**WHAT NEEDS TO BE DONE:** Print the passage of the Touch Mouse review between "Using the Microsoft" and "across my desk.", inclusive.

**PAGE TEXT:**
- Opening Delimiter -
At 80g the Touch Mouse is noticeably heavier than basic wired peripherals, but in the regular ball-park for wireless rodents (which have to carry batteries). It's not an unpleasing heft: you need a little resistance in a wireless mouse.
Using the Microsoft Touch Mouse
With its standard size the Touch Mouse feels comfortable in my standard-sized hands. Its BlueTrack sensor tracks smoothly across my desk.
What you also need with a wireless mouse, however, is responsiveness. Unfortunately, we found the Touch Mouse sluggish at first. Even when we downloaded and installed the Microsoft Mouse and Keyboard Center, and played with the responsiveness settings, it was difficult to get the perfect speed of mousing. More importantly, scrolling without a scrollwheel just didn't work well for us. It works of course, but there is a level of concentration required that made it marginally less appealing than scrolling with a scrollwheel. And when it comes to interacting with your PC or laptop, the margins are crucial.
- Closing Delimiter -
**DATASET:**
- Opening Delimiter -
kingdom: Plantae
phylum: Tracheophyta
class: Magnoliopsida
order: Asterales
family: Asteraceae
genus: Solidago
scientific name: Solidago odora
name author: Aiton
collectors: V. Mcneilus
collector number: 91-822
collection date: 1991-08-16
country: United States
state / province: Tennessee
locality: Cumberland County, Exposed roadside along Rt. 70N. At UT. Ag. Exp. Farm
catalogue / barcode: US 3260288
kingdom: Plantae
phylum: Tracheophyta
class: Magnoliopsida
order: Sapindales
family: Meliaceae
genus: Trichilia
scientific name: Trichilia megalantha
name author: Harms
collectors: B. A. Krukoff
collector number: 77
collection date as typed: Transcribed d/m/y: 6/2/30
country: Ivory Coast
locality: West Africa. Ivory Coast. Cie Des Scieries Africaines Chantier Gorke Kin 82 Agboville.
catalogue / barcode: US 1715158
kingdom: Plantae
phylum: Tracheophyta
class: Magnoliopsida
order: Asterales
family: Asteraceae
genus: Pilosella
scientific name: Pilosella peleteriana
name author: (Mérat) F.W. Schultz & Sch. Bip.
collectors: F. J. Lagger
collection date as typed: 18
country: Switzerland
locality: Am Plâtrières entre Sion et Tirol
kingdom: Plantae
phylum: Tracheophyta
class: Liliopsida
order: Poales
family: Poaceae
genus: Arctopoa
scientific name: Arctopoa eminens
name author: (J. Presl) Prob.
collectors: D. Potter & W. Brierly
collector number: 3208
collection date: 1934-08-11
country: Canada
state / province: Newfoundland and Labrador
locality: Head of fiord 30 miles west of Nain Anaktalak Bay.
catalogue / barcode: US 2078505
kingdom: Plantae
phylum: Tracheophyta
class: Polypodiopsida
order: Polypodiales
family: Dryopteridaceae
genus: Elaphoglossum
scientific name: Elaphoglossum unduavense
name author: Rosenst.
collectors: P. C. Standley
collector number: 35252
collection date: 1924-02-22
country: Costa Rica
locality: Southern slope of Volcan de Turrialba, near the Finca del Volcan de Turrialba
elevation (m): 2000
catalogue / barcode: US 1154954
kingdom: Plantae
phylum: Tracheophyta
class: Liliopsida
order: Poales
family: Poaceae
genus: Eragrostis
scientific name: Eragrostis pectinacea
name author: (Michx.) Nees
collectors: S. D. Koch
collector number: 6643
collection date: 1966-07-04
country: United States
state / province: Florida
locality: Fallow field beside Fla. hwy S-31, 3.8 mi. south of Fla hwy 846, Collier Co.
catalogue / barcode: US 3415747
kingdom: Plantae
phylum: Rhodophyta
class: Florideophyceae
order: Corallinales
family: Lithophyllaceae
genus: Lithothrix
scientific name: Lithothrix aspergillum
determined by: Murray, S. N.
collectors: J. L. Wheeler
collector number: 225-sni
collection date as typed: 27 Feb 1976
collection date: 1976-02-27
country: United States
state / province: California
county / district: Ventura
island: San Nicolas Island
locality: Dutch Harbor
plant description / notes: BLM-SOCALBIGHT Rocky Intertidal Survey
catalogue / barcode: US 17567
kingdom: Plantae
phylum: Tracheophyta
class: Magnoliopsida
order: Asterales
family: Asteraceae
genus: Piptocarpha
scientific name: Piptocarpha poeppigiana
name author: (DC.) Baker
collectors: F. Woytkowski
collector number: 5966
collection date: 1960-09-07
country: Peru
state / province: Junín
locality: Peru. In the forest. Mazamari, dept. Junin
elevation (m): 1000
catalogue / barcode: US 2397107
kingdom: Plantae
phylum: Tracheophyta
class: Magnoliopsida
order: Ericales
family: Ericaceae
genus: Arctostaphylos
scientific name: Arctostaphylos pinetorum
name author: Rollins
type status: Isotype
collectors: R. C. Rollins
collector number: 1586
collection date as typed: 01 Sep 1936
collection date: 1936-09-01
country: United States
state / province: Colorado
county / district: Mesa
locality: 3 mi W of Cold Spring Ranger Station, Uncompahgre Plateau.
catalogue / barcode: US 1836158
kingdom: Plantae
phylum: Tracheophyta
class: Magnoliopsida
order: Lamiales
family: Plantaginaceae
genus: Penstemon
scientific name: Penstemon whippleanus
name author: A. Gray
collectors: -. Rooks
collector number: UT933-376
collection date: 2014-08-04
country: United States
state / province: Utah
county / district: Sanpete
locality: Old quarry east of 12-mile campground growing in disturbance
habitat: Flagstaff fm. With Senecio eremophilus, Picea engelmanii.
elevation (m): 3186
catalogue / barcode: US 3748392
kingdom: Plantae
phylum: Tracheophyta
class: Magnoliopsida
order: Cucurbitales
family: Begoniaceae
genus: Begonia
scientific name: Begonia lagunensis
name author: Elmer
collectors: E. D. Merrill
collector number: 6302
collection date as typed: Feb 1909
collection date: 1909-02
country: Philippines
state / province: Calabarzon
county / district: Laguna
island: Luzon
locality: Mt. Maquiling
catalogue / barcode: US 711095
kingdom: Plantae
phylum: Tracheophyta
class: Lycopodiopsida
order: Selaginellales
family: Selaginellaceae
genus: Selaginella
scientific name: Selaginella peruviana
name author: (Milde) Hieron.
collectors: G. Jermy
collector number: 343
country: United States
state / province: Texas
- Closing Delimiter -
**TASK SOLUTION:**
Using the Microsoft Touch Mouse
With its standard size the Touch Mouse feels comfortable in my standard-sized hands. Its BlueTrack sensor tracks smoothly across my desk.